In 2010, Sophia and Paul Grinvalds founded the organization AFRIpads in Kampala, Uganda, to provide reusable cloth pads to menstruating women and girls throughout the country. At that time, the Grinvalds wanted to help implement better menstrual health and hygiene in Uganda to encourage women and girls to engage in work and school. While living in Kampala, in 2010, they employed Ugandan women to sew cloth pads daily and sell to others living in the local village. In 2018, the United Nations Human Rights Council, or UNHRC, conducted a study in Uganda to test the efficiency of AFRIpads and found that a majority of women and girls studied favored reusable cloth pads. Since then, as of 2021, AFRIpads has expanded to collaborate with other organizations to distribute their reusable cloth pads to women and girls living in African countries.
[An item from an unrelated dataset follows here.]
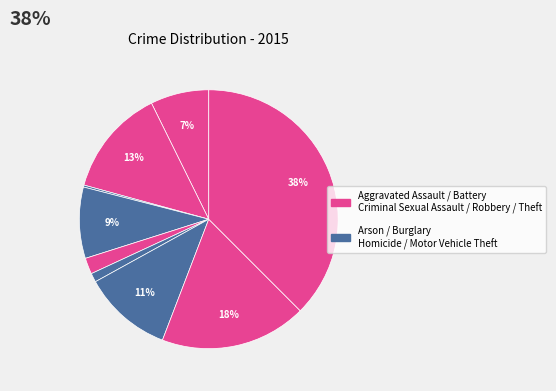

Count the number of slices in the pie.

9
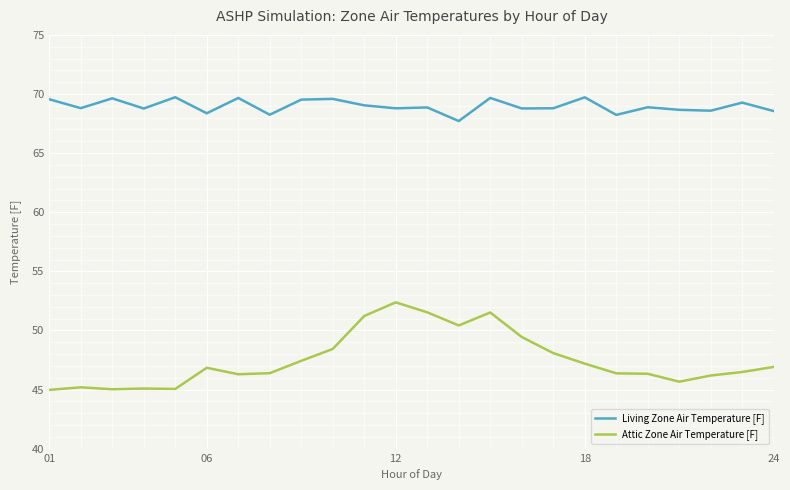

List the series in order of their overall mean, highest first.

Living Zone Air Temperature [F], Attic Zone Air Temperature [F]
By doing so, AFRIpads has helped introduce a sustainable method for managing menstrual hygiene and teaching menstrual education in low-income countries.
Menstrual hygiene management, or MHM, is a concept that concerns girls' and women’s access to the appropriate information and resources to manage menstruation. In December 2012, the Joint Monitoring Program, or JMP, was one of the first organizations to define MHM as a global development goal. Since then, other organizations like WaterAid and the United Nations have expanded MHM’s definition to include menstrual education that is biologically accurate and free of taboo and stigma. Many women in low-income countries lack those necessities for MHM due to high prices of menstrual sanitary products, lack of access to clean water and sanitation facilities, and social stigma surrounding menstruation that prevents it from being talked about. However, as more organizations began to frame MHM as an issue of public concern rather than a woman’s private problem, more researchers, organizations, and governmental bodies have begun to address issues at the root of inadequate MHM.
In their 2014 article “A Comparison of the Menstruation and Education Experiences of Girls in Tanzania, Ghana, Cambodia, and Ethiopia,” hereafter “Comparison of Menstruation,” researchers Marni Sommer, T. Mokoah Nana Ackatia-Armah, Susan Connolly, and Dana Smiles examined various physical and social barriers impacting women’s management of menstrual health across Ghana, Cambodia, and Ethiopia. The authors examined barriers such as misinformation about menstruation and how schools limit girls’ ability to manage their menstrual cycles. They then compared their findings to a previous study led by Sommer on similar experiences shared by girls living in Tanzania. “Comparison of Menstruation” provides insight into the physical and social barriers to managing menstruation in low-resource contexts and serves as a precursor to the creation of educational resources intended to improve menstruation health management for women and girls.